REQUIRED ACTION 1 » List every biocompatibility test result that the Onyx® LES review text reports for the device.
REQUIRED ACTION 2 » Copy the stretch of the Onyx® LES review text from "Dr. Hudson reviewed" through "with GDC coils.", word for word.

TEXT »

•••••

Panel Questions for Sponsor

Panel members raised questions concerning the histopathology of tissue around the AVM and the Onyx® LES material, particularly in the patients who died. They had many questions concerning the effects of the device on blood vessels and the possible contribution of the embolic agent to bleeding. They noted that the method of injection, free flow or wedge, could affect the material’s effect on vessels. Panel members also asked clarifying questions about catheter compatibility with DMSO and the sponsor’s training program. Sponsor representatives responded to the questions to the panel’s satisfaction.

            It was suggested that a pressure sensor to guard against catheter rupture could be a useful addition to the device. Panel members also requested data from the European experience with the device, which the sponsor was not able to provide.



Peter L. Hudson, Ph.D., PRSB, presented the Agency’s preclinical review. He reviewed device and its components and noted that although Onyx® LES is intended to be a presurgical tool, not all patients ultimately have surgical resection. Therefore, it is important to consider that the device might be permanently implanted. Dr. Hudson summarized the biocompatibility tests that had been conducted. The device passed the hemolysis test, increased clotting time by 18 percent, and activated c3a complement. Although DMSO can cause hemolysis and be angiotoxic, the dose in the Onyx® LES is 200-fold lower than the DMSO LD50.

            Dr. Hudson reviewed the data on DMSO angiotoxicity in animal models; he noted that with uncontrolled injection, the chemical caused severe vasospasm and other problems. At lower injection rates and doses, it can still cause a robust foreign body response, which decreases over time. In an aneurysm model, the tissue response to Onyx® LES was found to be equivalent to that with GDC coils.

            In humans, DMSO has produced no evidence of vascular necrosis or rupture. MRI evaluation found that in roughly half of patients, pre- and postoperative image changes were consistent with radiation, surgical resection, or natural history of the brain AVM itself. Additional preclinical testing was conducted on the polymer, including analysis of the effects of radiation and possible interaction with platinum coils and cyanoacrylate liquid embolic agents. No breakdown from radiation occurred, and no degradative byproducts or chemical reactions were found.

•••••

RECORDS »
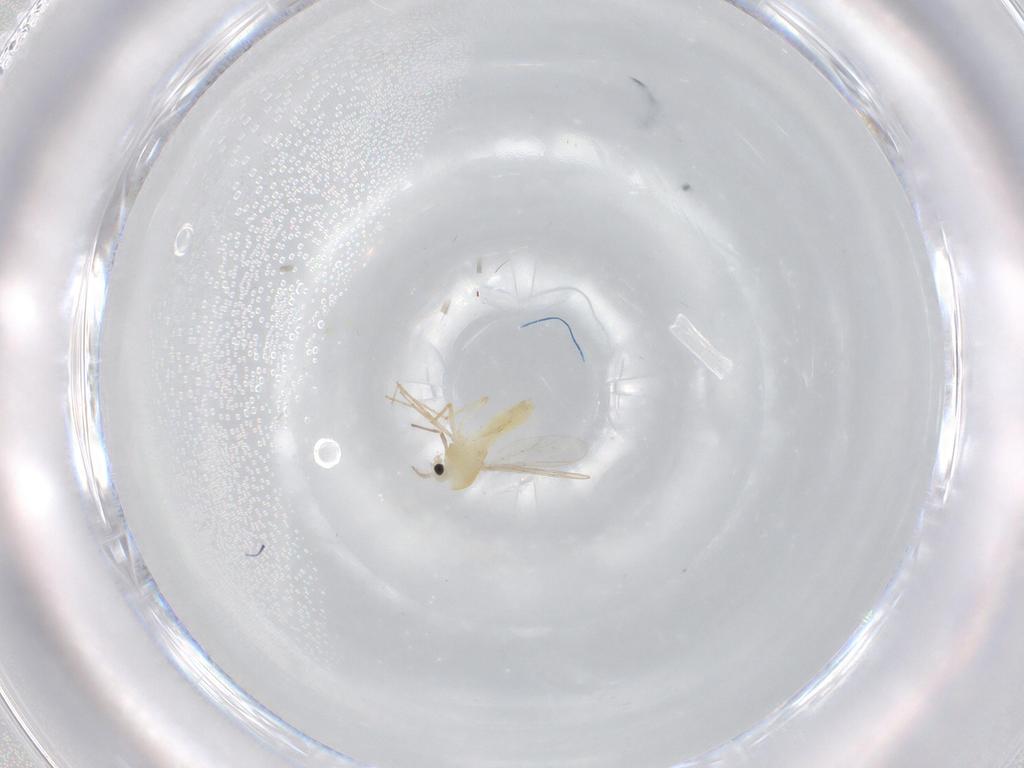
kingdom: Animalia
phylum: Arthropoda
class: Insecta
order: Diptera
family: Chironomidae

•••••

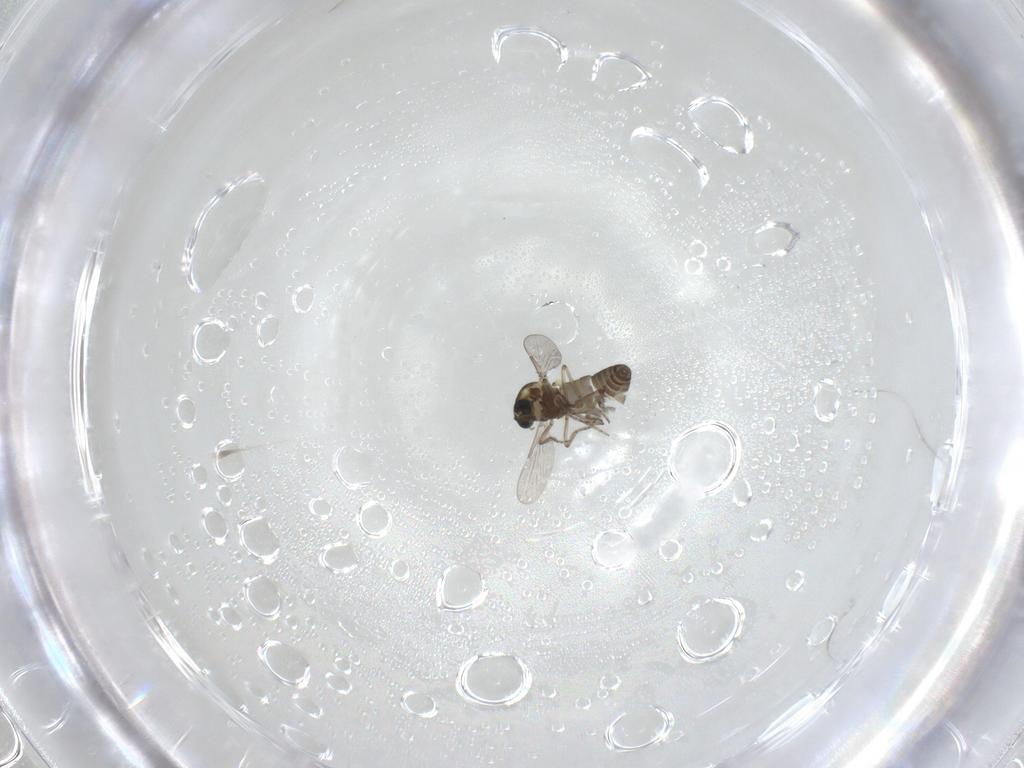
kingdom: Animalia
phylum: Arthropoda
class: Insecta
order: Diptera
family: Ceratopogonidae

•••••

TASK OUTPUT 1 »
- Passed the hemolysis test
- Increased clotting time by 18 percent
- Activated c3a complement

TASK OUTPUT 2 »
Dr. Hudson reviewed the data on DMSO angiotoxicity in animal models; he noted that with uncontrolled injection, the chemical caused severe vasospasm and other problems. At lower injection rates and doses, it can still cause a robust foreign body response, which decreases over time. In an aneurysm model, the tissue response to Onyx® LES was found to be equivalent to that with GDC coils.